Patch #15146:
[snip snip]
+The C<:std> subpragma on its own has no effect, but if combined with
+the C<:utf8> or C<:encoding> subpragmas, it converts the standard
+filehandles (STDIN, STDOUT, STDERR) to comply with encoding selected
+for input/output handles. For example, if both input and out are
+chosen to be C<:utf8>, a C<:std> will mean that STDIN, STDOUT, and
+STDERR are also in C<:utf8>. On the other hand, if only output is
+chosen to be in C<:encoding(koi8r)', a C<:std> will cause only the
+STDOUT and STDERR to be in C<koi8r>. The C<:locale> subpragma
+implicitly turns on C<:std>.
[snip snip]
This is what it looks like in Solaris which has UTF-8 locales.
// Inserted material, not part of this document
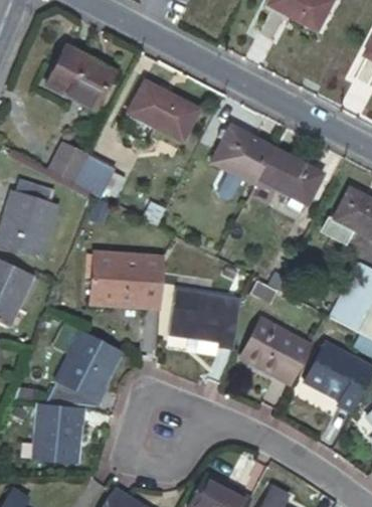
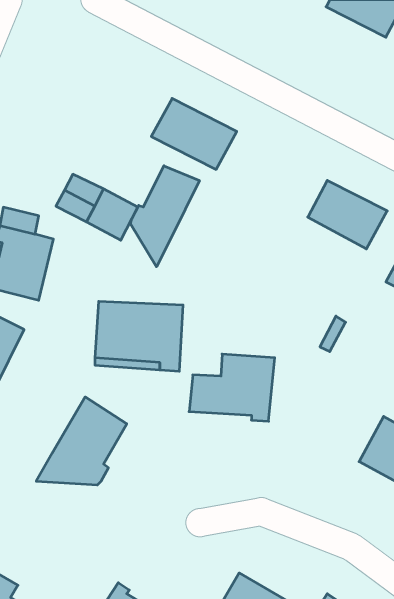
building: [52,48,121,112] -> none
building: [217,129,280,188] -> none
building: none -> [130,166,199,267]
building: [241,319,309,385] -> none
building: [29,400,78,459] -> none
Notice how the last two do not warn (the 0x80 after the 0xc4 has
been destroyed by my cut and paste, though, this is a MacOS 9
terminal program I'm using...)
mimosa:/tmp/jhi/perl ; env LC_ALL=en_US ./perl -Ilib -wle 'print chr(0x100)'
Wide character in print at -e line 1.
Ä
mimosa:/tmp/jhi/perl ; env LC_ALL=en_US.UTF-8 ./perl -Ilib -wle 'print
chr(0x100)'
Wide character in print at -e line 1.
Ä
mimosa:/tmp/jhi/perl ; env LC_ALL=en_US.UTF-8 ./perl -Ilib -Mopen=:std -wle
'print chr(0x100)'
Wide character in print at -e line 1.
Ä
mimosa:/tmp/jhi/perl ; env LC_ALL=en_US.UTF-8 ./perl -Ilib -Mopen=:std,:utf8
-wle 'print chr(0x100)'
Ä
mimosa:/tmp/jhi/perl ; env LC_ALL=en_US.UTF-8 ./perl -Ilib -Mopen=:locale -wle
'print chr(0x100)'
Ä
mimosa:/tmp/jhi/perl ;
--
$jhi++; # http://www.iki.fi/jhi/
# There is this special biologist word we use for 'stable'.